Tale of Betrayal

JCC's two-woman play receives a well-deserved ovation.

Master and student: Silver and Zajko, equally sterling in their roles.
Master and student: Silver and Zajko, equally sterling in their roles.
Periodically, this critic has been taken to task for shameless fawning over Dorothy Silver. Judging from the ovation she received for her portrayal of Ruth Steiner in Collected Stories, I am not alone in my admiration for the actress.

Her specialties include the ability to light a flame in the most trivial of theatrical kindling. With an acerbic wit and queenly pragmatism -- which masks a childlike vulnerability -- Silver brings an Old Testament veracity to everything from dried-up spinsters to manipulative monsters.

In Collected Stories, staged at the Jewish Community Center's Halle Theatre, Silver has a vehicle perfectly fashioned to show off her best attributes. Steiner is a paradoxical character: in one aspect, a warm and nurturing mentor and talented writer; in another, an imperious nitpicker who will cut someone to pieces for serving her the wrong kind of cottage cheese. Her ice-cold tirades and tearful confessions give Silver an opportunity to display the range of an opera diva.

Silver's talents often obliterate weaker performances, but Betsy Zajko as Lisa Morrison -- Ruth's student, who evolves in the course of the play from insecure waif to usurping betrayer -- is never overwhelmed.

Playwright Donald Margulies, who teaches at the Yale School of Drama, likes to examine the classics and rewrite them from a skewed perspective. His plays work like Swiss watches, ticking to explosive climaxes. Each one has the clean trajectory found in a Greek tragedy.

Collected Stories is a tale about soul-snatching in soulless times. It takes its impetus from Joseph Mankowitz's 1950 film All About Eve, in which a vicious young actress rises to the top by usurping the identity of her mentor, a brilliant, aging star. Margulies pares the story down to two characters and moves it from the world of Broadway theater to that of publishing.

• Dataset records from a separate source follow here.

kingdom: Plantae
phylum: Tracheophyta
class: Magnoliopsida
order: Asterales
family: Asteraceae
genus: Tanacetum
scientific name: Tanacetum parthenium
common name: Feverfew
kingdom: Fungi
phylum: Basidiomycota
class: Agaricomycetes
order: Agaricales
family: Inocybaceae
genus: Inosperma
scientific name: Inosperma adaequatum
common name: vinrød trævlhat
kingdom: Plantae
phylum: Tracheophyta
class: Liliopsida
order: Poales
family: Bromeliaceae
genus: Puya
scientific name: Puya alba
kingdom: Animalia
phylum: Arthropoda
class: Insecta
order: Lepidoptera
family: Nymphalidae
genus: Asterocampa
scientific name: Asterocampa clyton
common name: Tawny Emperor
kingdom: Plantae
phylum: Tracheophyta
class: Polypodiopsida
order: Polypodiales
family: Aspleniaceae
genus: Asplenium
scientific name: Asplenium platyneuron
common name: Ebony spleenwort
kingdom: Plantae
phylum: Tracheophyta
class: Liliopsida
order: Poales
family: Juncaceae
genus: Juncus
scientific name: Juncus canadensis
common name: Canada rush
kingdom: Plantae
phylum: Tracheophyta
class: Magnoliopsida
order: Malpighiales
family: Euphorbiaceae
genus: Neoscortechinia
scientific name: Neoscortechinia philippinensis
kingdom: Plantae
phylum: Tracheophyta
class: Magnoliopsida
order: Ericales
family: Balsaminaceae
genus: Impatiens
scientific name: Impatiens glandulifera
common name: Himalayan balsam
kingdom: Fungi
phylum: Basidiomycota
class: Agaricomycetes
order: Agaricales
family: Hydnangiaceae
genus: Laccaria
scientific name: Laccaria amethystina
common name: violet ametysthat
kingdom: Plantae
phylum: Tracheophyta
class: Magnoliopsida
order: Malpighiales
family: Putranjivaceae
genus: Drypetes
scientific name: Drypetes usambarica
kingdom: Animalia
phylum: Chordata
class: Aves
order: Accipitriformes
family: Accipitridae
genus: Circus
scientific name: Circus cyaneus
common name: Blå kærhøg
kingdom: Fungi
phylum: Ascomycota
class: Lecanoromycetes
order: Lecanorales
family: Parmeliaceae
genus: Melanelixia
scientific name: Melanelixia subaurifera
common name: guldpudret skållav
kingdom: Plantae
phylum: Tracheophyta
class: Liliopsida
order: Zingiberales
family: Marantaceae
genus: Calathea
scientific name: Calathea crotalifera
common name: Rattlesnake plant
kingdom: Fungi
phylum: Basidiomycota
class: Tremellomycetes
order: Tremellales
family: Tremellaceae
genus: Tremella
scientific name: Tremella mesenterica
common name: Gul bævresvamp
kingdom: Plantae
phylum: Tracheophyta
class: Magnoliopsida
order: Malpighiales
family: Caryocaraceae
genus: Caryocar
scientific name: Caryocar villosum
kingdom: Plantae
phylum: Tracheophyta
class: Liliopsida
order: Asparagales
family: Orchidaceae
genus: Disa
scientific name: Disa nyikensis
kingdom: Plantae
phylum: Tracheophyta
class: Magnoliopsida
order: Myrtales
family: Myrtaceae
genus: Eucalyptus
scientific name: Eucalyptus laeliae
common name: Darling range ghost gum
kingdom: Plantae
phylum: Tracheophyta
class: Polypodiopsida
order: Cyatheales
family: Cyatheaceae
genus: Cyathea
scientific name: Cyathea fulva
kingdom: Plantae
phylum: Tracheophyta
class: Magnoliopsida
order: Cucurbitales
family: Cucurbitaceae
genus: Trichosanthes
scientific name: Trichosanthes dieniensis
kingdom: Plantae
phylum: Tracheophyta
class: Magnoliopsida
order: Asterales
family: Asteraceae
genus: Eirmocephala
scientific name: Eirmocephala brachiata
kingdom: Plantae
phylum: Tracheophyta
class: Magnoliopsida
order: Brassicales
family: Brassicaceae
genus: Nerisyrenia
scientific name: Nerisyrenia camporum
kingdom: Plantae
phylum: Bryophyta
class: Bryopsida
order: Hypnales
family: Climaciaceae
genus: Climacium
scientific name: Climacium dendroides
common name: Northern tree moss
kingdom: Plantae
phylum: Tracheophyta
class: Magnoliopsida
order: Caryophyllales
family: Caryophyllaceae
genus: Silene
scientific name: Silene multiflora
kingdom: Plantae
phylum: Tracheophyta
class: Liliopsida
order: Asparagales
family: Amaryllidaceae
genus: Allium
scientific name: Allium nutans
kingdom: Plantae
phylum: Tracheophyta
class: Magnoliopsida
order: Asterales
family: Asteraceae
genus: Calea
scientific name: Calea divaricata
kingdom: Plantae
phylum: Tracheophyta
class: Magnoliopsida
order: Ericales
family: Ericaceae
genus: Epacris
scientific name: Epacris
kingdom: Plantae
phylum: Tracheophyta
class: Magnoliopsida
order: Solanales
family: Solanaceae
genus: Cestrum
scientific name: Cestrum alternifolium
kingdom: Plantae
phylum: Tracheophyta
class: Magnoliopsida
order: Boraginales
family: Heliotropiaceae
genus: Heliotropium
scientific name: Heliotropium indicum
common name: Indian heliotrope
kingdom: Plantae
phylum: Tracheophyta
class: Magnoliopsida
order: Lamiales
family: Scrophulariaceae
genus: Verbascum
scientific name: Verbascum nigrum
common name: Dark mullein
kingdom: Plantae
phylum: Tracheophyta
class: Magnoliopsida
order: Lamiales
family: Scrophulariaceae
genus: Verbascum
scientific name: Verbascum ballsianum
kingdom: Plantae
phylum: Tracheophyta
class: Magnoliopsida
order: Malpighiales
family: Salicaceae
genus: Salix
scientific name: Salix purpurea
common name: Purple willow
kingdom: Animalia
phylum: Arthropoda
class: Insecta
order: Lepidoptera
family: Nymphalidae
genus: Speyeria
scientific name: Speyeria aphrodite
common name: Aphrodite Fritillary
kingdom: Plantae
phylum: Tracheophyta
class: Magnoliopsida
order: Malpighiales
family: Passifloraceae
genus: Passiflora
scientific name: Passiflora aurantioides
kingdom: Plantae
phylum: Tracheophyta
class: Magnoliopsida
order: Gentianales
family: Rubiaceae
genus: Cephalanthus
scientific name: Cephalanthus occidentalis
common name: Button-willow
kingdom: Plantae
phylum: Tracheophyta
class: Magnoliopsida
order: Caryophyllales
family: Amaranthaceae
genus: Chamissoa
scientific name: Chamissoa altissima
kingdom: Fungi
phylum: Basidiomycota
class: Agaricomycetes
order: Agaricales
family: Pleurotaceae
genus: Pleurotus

He sets the play like a steel trap. When the two women come together, we know the neophyte, in her rag-doll dresses and sherbet-colored tennis shoes, is too needy and unsure of herself to become a successful author all on her own. She depletes her own life history in the 12 short stories of her published collection. Then we see her surreptitiously reading her mentor's private correspondence. As she absorbs the older woman's Brooklyn Jewish background into her own writing, Lisa begins to take on the specter of a literary vampire.

In a scene of painful, naked honesty, Ruth breaks down and relates a bittersweet affair with the dissipated poet/writer Delmore Schwartz. (Margulies cannily blends fact and fiction to give the play verisimilitude.) This is a moment when we instinctively know that treachery will quickly follow. A few scenes later, the now noted and stylish young writer is reading excerpts from her first novel to an adoring audience, and we rehear the first-person account of the same love affair.

Perhaps the most shocking aspect of this relentless examination of betrayal is that the young woman has no conception that she's done anything wrong. In the tradition of Truman Capote, she believes all lives are up for grabs, and that she has paid tribute and performed a service by exposing the innermost heartache and secret confidences of her teacher. We are shown how young talent can drift into moral blindness.

The trap springs in the climactic scene. Ruth is forlorn and wasted in a tattered bathrobe and pajamas, thrown into an almost second childhood by grief and rage, and Lisa looks rich, pampered, and baffled. The play ends with the understanding that these two women's paths will not converge again. We take home with us the haunting image of a tragic queen, sitting resignedly in her windowsill.

Reuben Silver's direction allows the play to find its own pace and energy. If any fault is to be found with this production, it is Tony Kovacic's set, which is too New York generic to be this writer's apartment of 30 years. And the tinkling jazz score is too jolly to underscore the play's darkness.

Sexually Explicit Material -- the latest Cleveland Public Theatre offering, compiled and directed by Christopher Johnston -- isn't!

This work, which has the uncomfortable ambiance of a high school sex education class, manages to be simultaneously smutty and dull. Despite an excellent cast, the only thing hot about this multimedia collage was the stifling air in the overheated theater. Johnston's modus operandi was to gather numerous interviews about all aspects of sexuality (except he somehow managed to miss the interesting ones). The play lacks shaping and directorial coherence. It is also boringly repetitive (if that is possible with sex). This may be the best argument in favor of virginity since the inception of the Catholic Church.